How to Craft a Research Question

How to Craft a Research Question

Every research project starts with a question. Your question will allow you to select, evaluate and interpret your sources systematically. The question you start with isn’t set in stone: you’re likely to revise or tweak it several times as you read more primary and secondary sources. Every discipline allows for certain kinds of questions to be asked. History is a pretty permissive discipline in this sense, but some kinds of questions can cause problems down the road or can only be answered by appealing to explanatory schemes that fall outside of the purview of academic history (e.g., psychology or physics).

A good question requires research (not just reflection or opinion) and is narrow enough to allow for an answer. The biggest problem a researcher could have is never figuring out a research question. Moving from a general topic to a research question makes it much easier to come up with a thesis – it will simply be the answer to your question. But without a question, it’s hard to imagine how one would come up with an argument.

Is this a good research question? A Self-Test

  1. Does my question allow for several possible answers?
  2. Is the question clear and precise? Do I use vocabulary that is vague or needs definition?
  3. Is it testable? Do I know what kind of evidence would allow an answer?
  4. Can I break big “why” questions into empirically answerable pieces?
  5. Have I made the premises explicit?
  6. Is it of a scale suitable to the length of the assignment?
  7. Can I explain why the answer matters?
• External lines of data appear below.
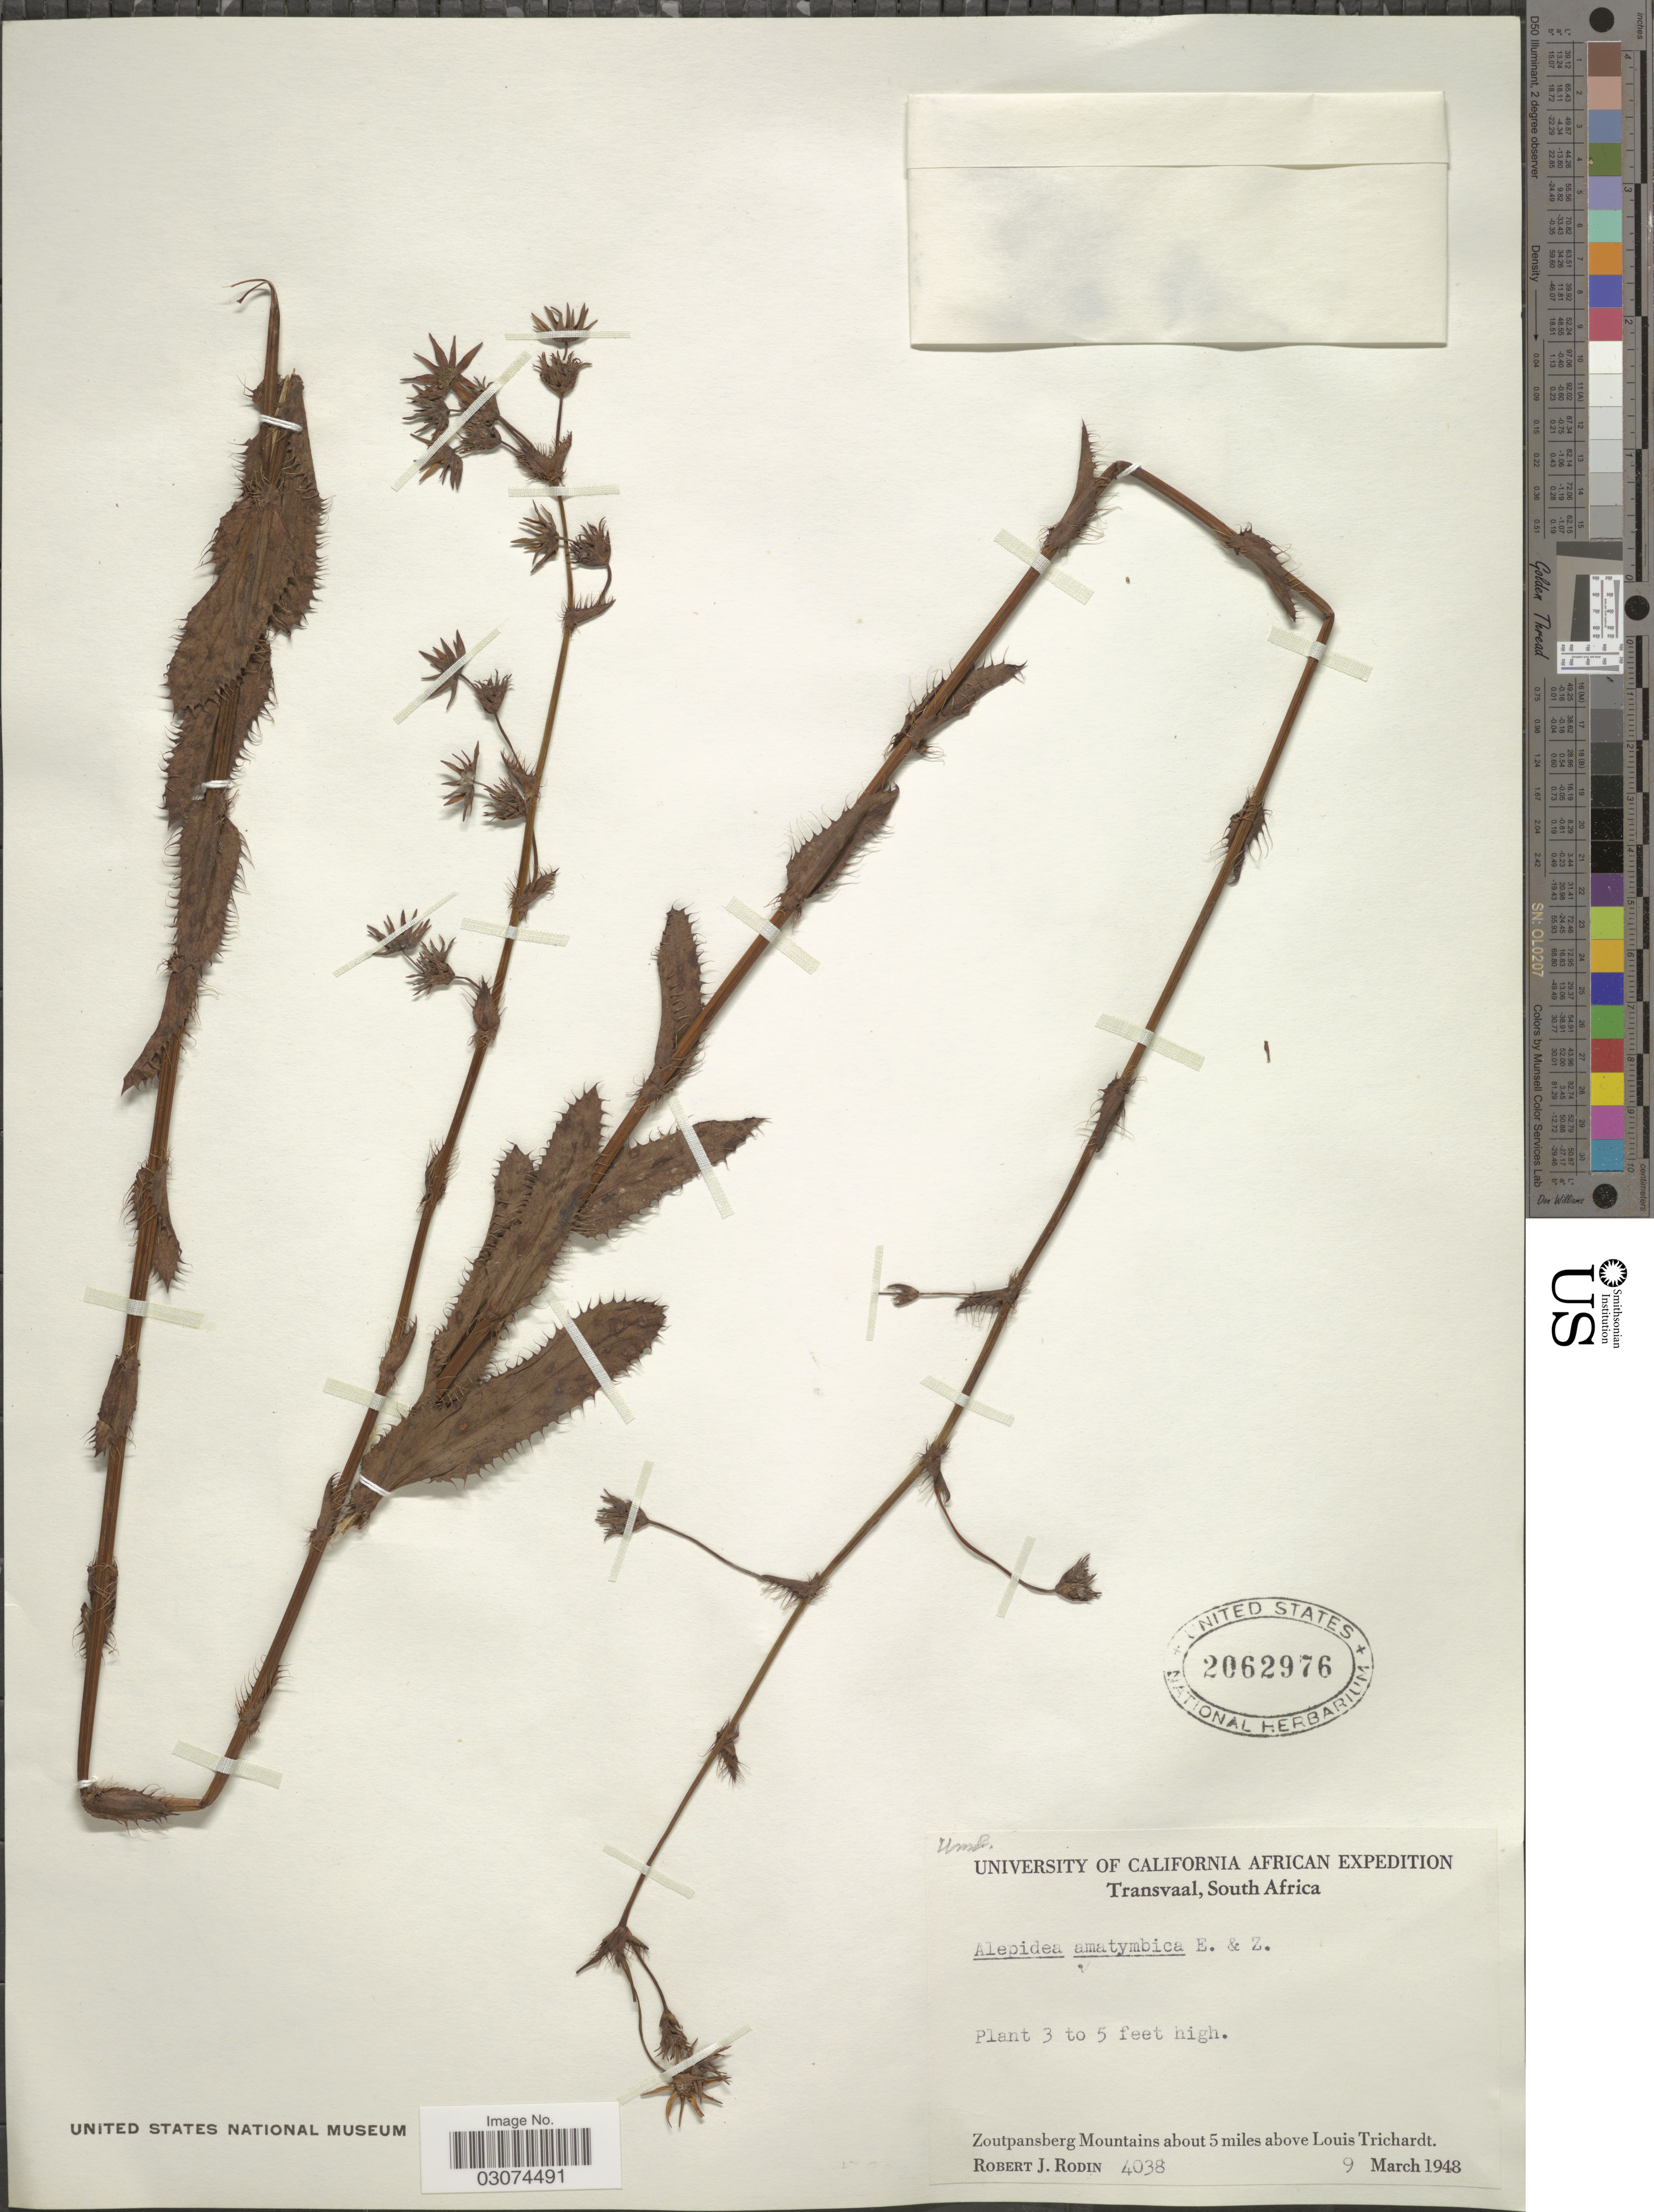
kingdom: Plantae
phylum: Tracheophyta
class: Magnoliopsida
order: Apiales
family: Apiaceae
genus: Alepidea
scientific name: Alepidea amatymbica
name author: Eckl. & Zeyh.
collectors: R. J. Rodin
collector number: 4038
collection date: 1948-03-09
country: South Africa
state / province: Limpopo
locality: Transvaal. Zoutpansberg Mountains about 5 miles above Louis Trichardt.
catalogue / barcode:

Here are some kinds of questions to avoid:

  1. The Deceptively Simple Question, or a question that demands a simple answer to a complex question. Ex: When did women achieve equality?
  2. The Fictional Question or The Counterfactual Question. Ex: If Hitler had been accepted to art school, would World War II have happened?
  3. The Stacked Question, or, The Embedded Assumption. Ex: Why did the Carter presidency fail?
  4. The Semantic Question, or a question that hinges on the definition of terms. Ex: Are all radical revolutions violent?
  5. The Impossible-to-Answer Question. Ex: Was World War I inevitable?
  6. The Opinion or Ethical Question. Ex: Was Truman wrong to authorize the use of the atomic bomb?
  7. The Anachronistic Question. Ex: How good was ancient Athens’ record on civil rights?
  8. The Yes/No Question. Ex: Did Akhenaten force monotheism as the official religion in Egypt during his reign?